> [Aim] Copy out the lines from the start of the items through the line containing "export const myFeature", with no changes.

********************

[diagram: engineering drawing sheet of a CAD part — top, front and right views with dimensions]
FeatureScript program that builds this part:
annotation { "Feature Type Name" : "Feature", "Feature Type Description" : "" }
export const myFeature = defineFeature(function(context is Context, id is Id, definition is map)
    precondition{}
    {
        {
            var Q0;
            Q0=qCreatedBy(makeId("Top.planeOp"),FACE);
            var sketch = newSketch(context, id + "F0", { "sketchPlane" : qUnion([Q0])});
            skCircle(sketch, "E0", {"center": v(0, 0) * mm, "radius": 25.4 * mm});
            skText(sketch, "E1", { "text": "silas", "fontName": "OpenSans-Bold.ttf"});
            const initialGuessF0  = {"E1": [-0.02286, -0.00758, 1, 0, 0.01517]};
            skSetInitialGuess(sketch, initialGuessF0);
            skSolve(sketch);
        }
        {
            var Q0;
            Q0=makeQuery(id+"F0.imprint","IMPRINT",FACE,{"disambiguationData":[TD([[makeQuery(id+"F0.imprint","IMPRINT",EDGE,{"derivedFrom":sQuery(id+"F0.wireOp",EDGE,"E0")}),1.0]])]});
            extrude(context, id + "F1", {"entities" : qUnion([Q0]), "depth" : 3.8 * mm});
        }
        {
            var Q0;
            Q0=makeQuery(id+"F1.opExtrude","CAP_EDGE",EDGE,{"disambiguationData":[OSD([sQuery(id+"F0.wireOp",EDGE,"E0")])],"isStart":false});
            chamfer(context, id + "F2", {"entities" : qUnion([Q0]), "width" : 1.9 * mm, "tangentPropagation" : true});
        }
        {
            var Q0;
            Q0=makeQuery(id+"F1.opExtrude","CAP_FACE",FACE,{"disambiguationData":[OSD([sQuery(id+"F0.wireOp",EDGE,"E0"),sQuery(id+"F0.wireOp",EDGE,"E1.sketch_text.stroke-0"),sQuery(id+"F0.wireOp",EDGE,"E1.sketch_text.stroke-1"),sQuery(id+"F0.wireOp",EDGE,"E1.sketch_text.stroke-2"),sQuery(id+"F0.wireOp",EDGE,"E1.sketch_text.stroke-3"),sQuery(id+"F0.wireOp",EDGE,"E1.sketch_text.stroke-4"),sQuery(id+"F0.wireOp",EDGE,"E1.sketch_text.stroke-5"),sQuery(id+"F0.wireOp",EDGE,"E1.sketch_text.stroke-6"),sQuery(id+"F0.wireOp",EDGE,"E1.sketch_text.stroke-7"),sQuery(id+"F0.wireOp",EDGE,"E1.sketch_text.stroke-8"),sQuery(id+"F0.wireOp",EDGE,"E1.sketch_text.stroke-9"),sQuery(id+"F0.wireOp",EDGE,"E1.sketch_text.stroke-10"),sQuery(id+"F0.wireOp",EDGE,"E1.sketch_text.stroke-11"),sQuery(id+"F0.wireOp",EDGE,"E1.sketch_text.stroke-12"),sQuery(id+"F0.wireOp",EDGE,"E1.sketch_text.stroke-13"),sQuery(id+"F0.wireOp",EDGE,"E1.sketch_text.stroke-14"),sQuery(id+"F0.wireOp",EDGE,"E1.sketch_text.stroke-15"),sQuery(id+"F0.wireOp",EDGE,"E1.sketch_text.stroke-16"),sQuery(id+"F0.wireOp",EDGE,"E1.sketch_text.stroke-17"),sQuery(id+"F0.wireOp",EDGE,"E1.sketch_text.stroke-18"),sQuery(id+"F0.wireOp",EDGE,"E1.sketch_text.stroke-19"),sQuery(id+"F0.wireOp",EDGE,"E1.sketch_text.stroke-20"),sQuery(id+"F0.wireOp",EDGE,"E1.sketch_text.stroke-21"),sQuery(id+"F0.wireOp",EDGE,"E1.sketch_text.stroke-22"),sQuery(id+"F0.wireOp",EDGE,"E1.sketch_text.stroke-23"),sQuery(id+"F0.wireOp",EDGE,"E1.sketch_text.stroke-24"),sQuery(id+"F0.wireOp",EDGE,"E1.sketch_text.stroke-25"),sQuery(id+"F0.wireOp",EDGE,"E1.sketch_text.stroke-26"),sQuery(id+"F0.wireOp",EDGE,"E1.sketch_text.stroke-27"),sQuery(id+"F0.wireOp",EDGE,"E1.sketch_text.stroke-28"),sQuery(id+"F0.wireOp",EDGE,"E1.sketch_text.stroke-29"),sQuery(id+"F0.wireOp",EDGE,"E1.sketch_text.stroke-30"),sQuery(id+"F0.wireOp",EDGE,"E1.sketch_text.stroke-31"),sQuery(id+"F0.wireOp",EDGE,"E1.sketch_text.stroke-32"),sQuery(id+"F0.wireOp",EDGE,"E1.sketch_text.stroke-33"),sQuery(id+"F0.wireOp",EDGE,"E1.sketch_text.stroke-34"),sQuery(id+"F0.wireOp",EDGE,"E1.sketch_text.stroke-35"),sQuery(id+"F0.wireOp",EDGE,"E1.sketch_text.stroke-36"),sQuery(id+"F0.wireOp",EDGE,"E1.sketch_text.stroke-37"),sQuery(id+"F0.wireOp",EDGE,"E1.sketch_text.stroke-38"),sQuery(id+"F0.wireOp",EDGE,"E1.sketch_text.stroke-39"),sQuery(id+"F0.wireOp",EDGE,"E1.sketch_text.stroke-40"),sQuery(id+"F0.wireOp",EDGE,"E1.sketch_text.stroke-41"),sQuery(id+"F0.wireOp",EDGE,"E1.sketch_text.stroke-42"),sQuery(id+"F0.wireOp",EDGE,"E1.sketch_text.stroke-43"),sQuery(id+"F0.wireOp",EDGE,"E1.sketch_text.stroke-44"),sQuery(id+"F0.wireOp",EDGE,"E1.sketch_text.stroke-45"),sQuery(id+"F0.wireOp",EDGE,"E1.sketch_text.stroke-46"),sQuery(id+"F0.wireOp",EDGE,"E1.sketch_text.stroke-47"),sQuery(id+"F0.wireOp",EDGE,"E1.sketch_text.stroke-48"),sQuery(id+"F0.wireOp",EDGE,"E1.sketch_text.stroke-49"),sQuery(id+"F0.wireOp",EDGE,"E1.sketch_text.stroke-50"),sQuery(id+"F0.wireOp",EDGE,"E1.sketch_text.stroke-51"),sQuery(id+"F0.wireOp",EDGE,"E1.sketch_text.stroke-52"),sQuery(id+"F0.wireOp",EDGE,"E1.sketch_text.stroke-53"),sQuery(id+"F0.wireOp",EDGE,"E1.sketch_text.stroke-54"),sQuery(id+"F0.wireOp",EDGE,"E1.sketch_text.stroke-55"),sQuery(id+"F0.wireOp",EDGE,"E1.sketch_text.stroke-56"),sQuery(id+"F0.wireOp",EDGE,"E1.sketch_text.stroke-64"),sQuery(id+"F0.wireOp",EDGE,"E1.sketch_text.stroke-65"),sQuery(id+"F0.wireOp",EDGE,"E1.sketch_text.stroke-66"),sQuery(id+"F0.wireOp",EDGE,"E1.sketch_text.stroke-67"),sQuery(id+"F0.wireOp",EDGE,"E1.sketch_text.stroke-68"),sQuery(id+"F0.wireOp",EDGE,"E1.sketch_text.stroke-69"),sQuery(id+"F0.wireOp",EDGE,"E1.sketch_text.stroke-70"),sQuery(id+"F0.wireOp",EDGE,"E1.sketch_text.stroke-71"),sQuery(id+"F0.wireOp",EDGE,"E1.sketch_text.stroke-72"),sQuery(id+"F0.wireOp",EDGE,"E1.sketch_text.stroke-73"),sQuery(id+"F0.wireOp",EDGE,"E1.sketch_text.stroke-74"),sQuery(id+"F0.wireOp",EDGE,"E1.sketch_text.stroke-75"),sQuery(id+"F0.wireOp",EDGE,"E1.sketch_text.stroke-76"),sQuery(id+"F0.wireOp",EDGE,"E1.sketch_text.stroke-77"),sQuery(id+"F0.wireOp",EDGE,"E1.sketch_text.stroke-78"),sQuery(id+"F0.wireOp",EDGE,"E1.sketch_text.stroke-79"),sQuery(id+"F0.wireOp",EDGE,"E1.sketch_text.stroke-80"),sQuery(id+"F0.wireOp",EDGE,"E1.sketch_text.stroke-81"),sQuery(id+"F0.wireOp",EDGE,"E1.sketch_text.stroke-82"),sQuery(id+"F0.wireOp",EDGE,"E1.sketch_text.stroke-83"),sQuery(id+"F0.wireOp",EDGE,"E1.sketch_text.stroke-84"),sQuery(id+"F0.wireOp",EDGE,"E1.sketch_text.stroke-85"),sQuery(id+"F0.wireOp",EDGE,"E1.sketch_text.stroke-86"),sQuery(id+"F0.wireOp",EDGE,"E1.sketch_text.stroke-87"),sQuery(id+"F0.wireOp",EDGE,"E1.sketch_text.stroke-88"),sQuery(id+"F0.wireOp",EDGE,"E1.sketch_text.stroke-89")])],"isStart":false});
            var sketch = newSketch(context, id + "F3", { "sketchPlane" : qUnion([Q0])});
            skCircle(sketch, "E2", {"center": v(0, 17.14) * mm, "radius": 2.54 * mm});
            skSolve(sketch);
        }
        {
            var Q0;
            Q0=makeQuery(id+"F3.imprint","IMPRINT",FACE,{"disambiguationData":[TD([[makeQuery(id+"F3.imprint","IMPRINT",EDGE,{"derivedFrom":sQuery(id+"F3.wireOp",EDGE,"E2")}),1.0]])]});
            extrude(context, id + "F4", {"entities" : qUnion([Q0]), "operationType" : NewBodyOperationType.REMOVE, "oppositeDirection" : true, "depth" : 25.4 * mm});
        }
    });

********************

> [Problem solution]
[diagram: engineering drawing sheet of a CAD part — top, front and right views with dimensions]
FeatureScript program that builds this part:
annotation { "Feature Type Name" : "Feature", "Feature Type Description" : "" }
export const myFeature = defineFeature(function(context is Context, id is Id, definition is map)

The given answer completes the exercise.